The light in these paintings streams in through windowpanes or shines bright through linen curtains but is best captured in pared-back studies such as Evening Sun in the Artist’s Studio at Markvej (c. 1913). This sketch-like painting, depicting a corner of Ancher’s workspace with a pattern of amber squares of light cast upon the adjacent wall and rendered in impasto, has become a totem of her practice, though she never exhibited the work publicly. Here it is hung frameless, its periwinkle hue standing out against the gallery’s flaxen walls. Nearby, Sunlight in the Blue Room (1891) shows Ancher’s young daughter Helga in her grandparents’ hotel; the vivid painting, with its inky blues and rich golds, was met with mixed reviews. One critic likened Ancher’s ‘attempt’ at the scene to the failed flight of Icarus. Nevertheless, Ancher’s handing of light, as made clear in four brief videos halfway through the exhibition, was the source of significant praise and she continued painting even when others suggested she focus on motherhood.

Walking through the exhibition’s narrow rooms is to follow Ancher’s art not chronologically but thematically, moving from private domestic scenes to greater gatherings of community. Among the most personal works here are small portraits of the artist’s mother, Ane, in her old age. Mrs Brøndum in the Red Room (c. 1910) is an expert study in colour, the woman cloaked in a scarlet blanket almost indistinguishable from the surrounding walls, while The Artist’s Dead Mother (1916) is a tender portrait of Ane in repose on a bed of white.

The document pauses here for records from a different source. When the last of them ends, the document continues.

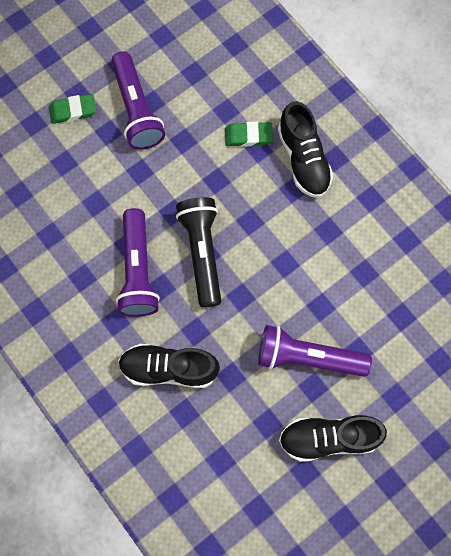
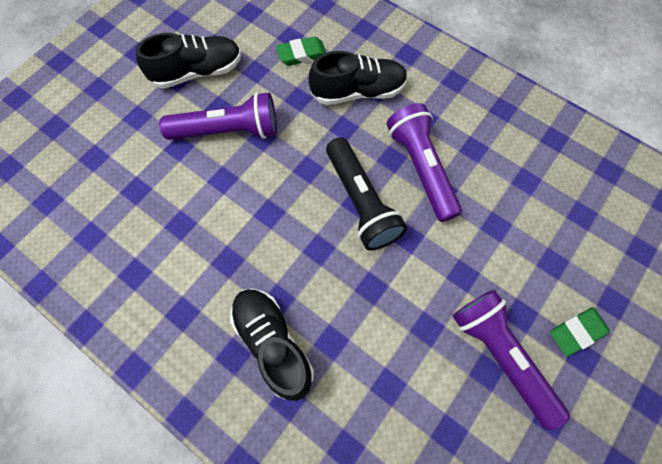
camera: 165 degrees right, 5 degrees down
green eraser [225,122,273,147] -> green eraser moved to [276,36,326,66]

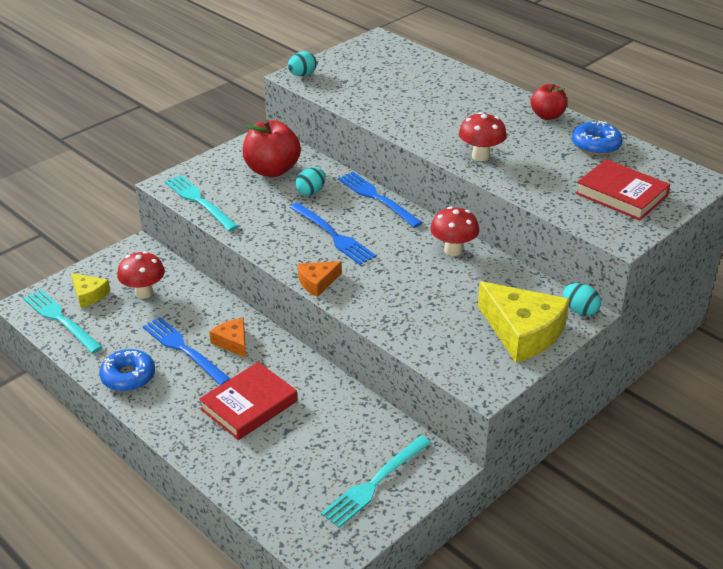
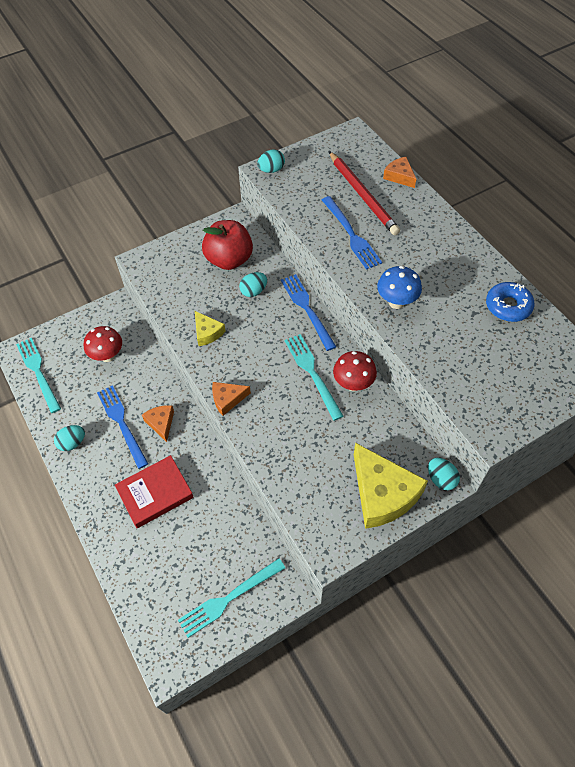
camera: 15 degrees right, 20 degrees up
yellow cheese [71,273,110,308] -> yellow cheese moved to [195,311,226,346]
blue donut [99,349,155,392] -> turquoise egg [54,425,85,451]
turquoise fork [165,175,239,231] -> turquoise fork moved to [285,334,343,421]
blue fork [289,203,376,265] -> blue fork moved to [322,196,382,270]
red mushroom [459,112,507,161] -> blue mushroom [377,266,422,309]
red apple [530,84,567,120] -> none
red book [575,159,670,220] -> none
none -> red pencil [329,151,400,235]
none -> orange cheese [383,157,416,188]

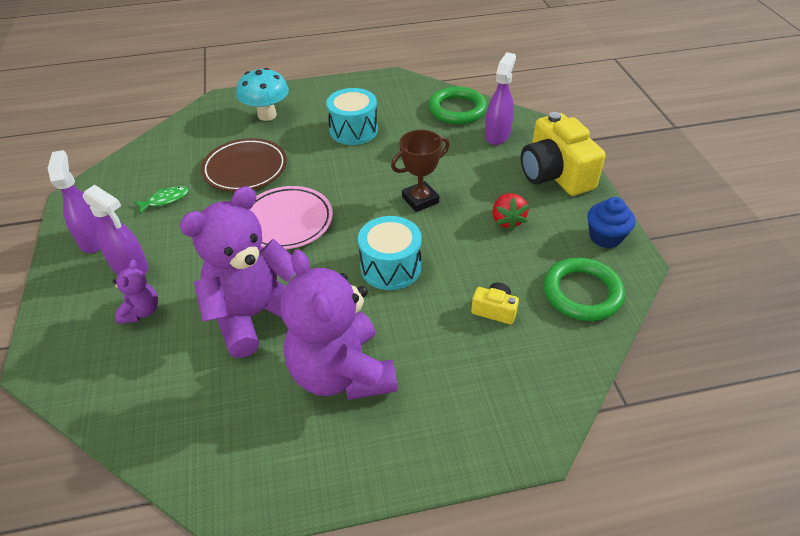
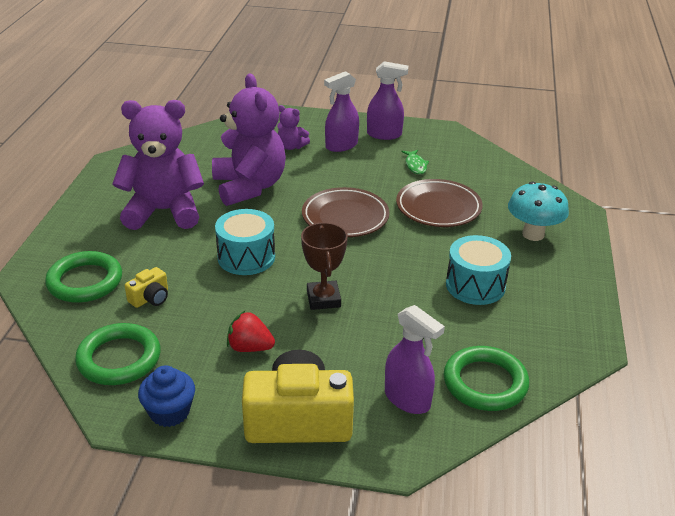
camera: 110 degrees right, 10 degrees down
pink plate [250,186,333,249] -> brown plate [302,187,389,237]
none -> green ring [45,251,122,303]

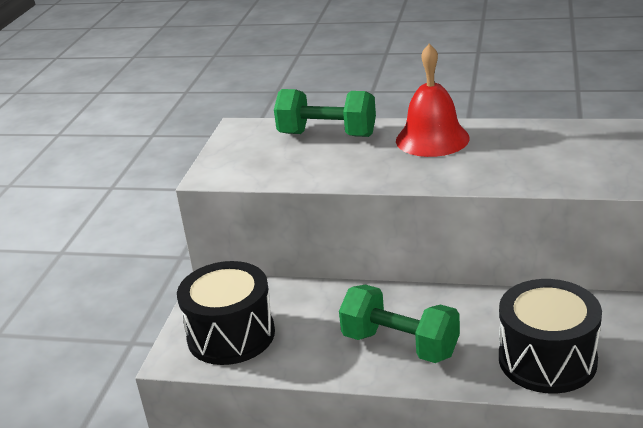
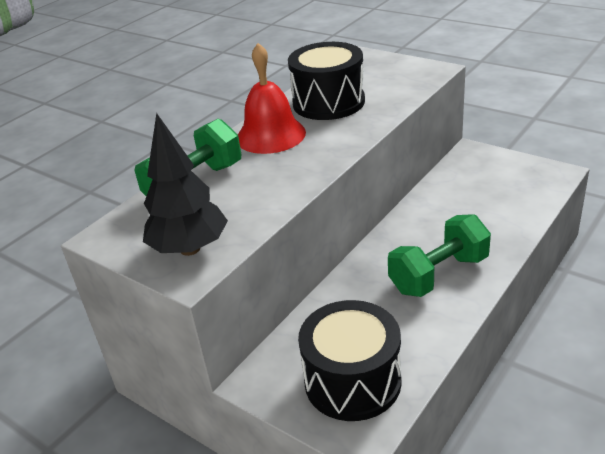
camera: 65 degrees left, 5 degrees up
black drum [499,279,602,394] -> black drum moved to [288,42,365,120]
none -> black tree [143,113,228,256]

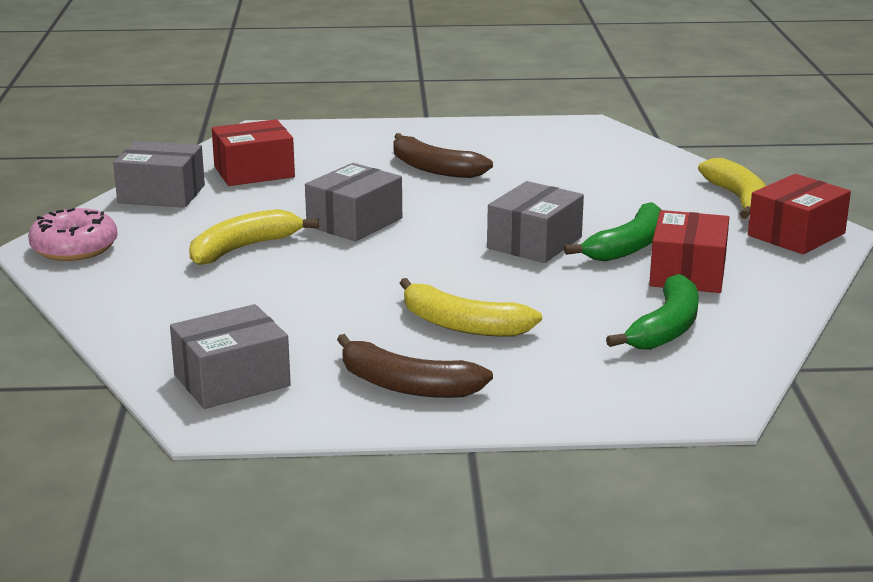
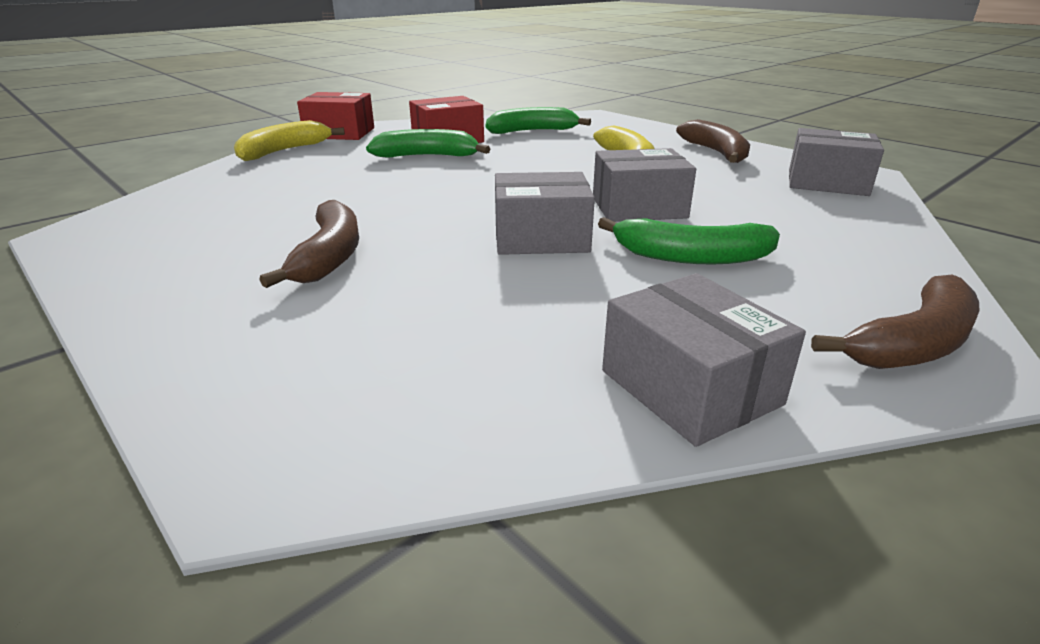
camera: 130 degrees left, 5 degrees up
pink donut [28,208,118,261] -> brown banana [811,275,980,369]
yellow banana [189,209,319,265] -> green banana [598,217,780,265]
red box [212,119,295,186] -> none
grey box [487,181,584,263] -> grey box moved to [593,148,696,222]

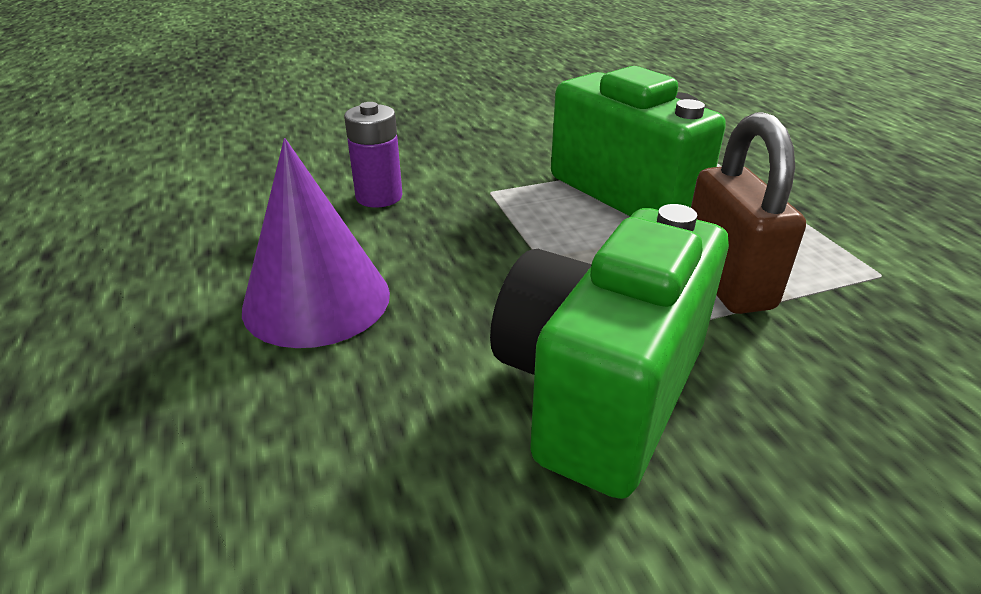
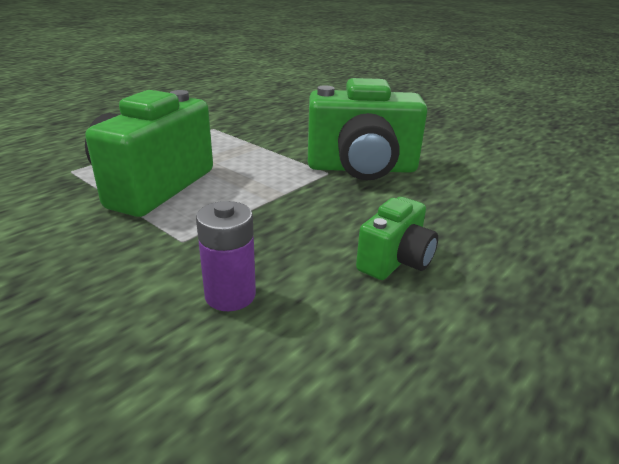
camera: 120 degrees left, 5 degrees down
purple cone [242,138,390,348] -> green camera [356,197,438,280]
brown padlock [691,112,806,314] -> none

In the final room, Ancher’s experiments in landscape painting are represented by a series of small studies. In Moorland (n.d.) a green plain stretches out beneath a candy-coloured sky, while Blue Sunset (n.d.) captures a rare moment of stillness on a Skagen beach. Ancher also explores a more Symbolist style in Grief (1902), a sombre scene, said to be drawn from a dream, of an elderly woman in funerary clothes next to a nude girl, both seated in front of a grave marker amid the Skagen heathland. Its striking quality is matched by A Field Sermon (1903), in which a preacher delivers a sermon to a crowd shielding themselves from the elements among the sand dunes. This ambitious scene – which presents 27 figures, more than in any other of Ancher’s paintings – is the work of an artist who remained committed to her community. The faces here are rendered by Ancher with same sense of familiarity present in her earlier paintings, and, should this subtle show meet with the success it deserves, they will become known to an entirely new audience.

‘Anna Ancher: Painting Light’ is at Dulwich Picture Gallery, London, until 8 March 2025.